• **Assignment 1**
In the piece about Easter at the Opotiki bush block, how long has the block been owned and shared with friends?
• **Assignment 2**
Pick up the piece about Easter at the Opotiki bush block from the point where it stops, and write the next part.

• **Selected passage**
******************************

Over Easter my wife took timeout from our workday organisational routines for two short adventures:
First we retreated to the Opotiki bush block that we’ve owned and congregated on with friends for over 30 years. For us all, including our children who spent every summer there from before birth into to their 20s, the place is a trig point in our individual and collective identities. Gatherings usually include a building project, an adventure and much feasting, talking and laughing. This Easter was no exception. By day, we hand-made and laid 6m3 of concrete together to ford a stream. By night we celebrated with communally prepared food and wine.
The place, the purpose, and the people have produced a successful and enduring collaboration (small on organisation and big on community) of individuals whose multiple diverse talents interact, flourish, revive, and reorient in the verdant quiet of chuckling steams, moss carpeted waterfalls, giant native forest trees, ponga and mamaku tree ferns and nikau palms.

******************************

• **Material provided**
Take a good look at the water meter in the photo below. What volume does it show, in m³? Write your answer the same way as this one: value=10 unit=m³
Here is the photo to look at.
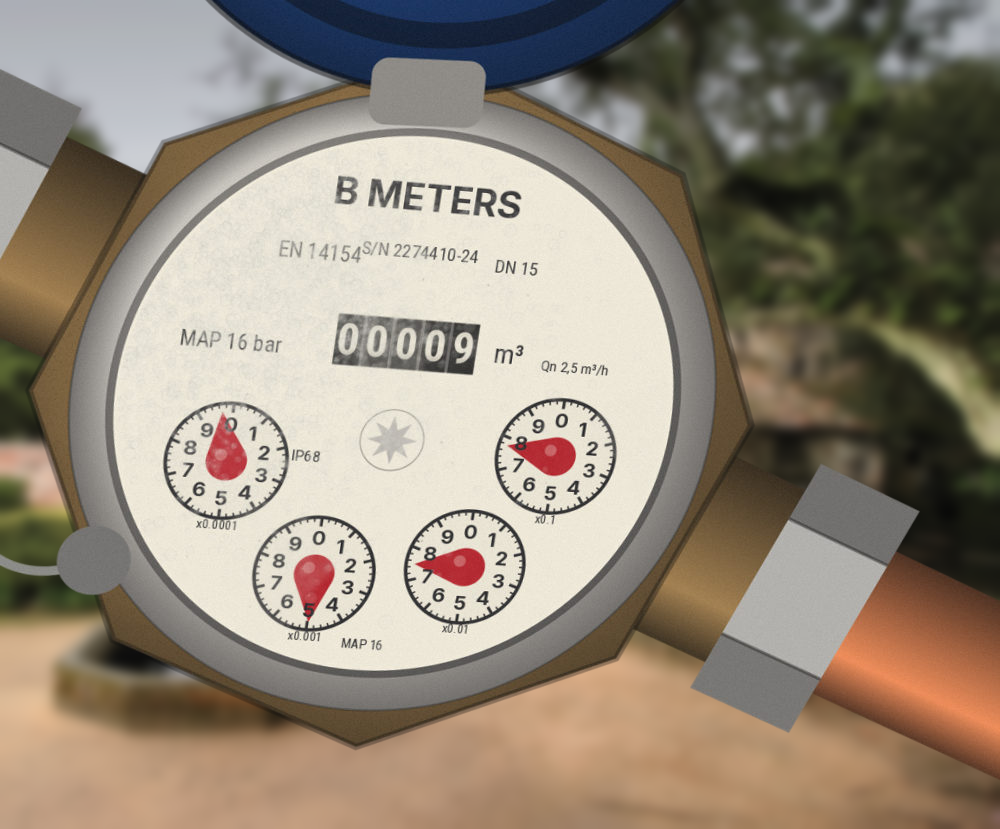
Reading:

******************************

• **Exercise output 1**
Over 30 years.

• **Exercise output 2**
Next we toured the Otago NZ wine growing region where some of our favourite Pinot Noir wines are produced. We visited small vineyards and wineries to get acquainted with the places and people in the wine. In dry rocky historic landscapes we talked wine and history with vineyard owners passionate about their vines and their wines; real people, real emotion, excellent wine: small organisations in big communities. The wine industry in New Zealand is renowned for collaboration.
The spirit of creativity, growth and change in a collaboration (small on Management, big on distributed leadership), is perhaps symbolised by the koru which in Maori art symbolises creation, origin, perpetual movement and the way in which life both changes and stays the same.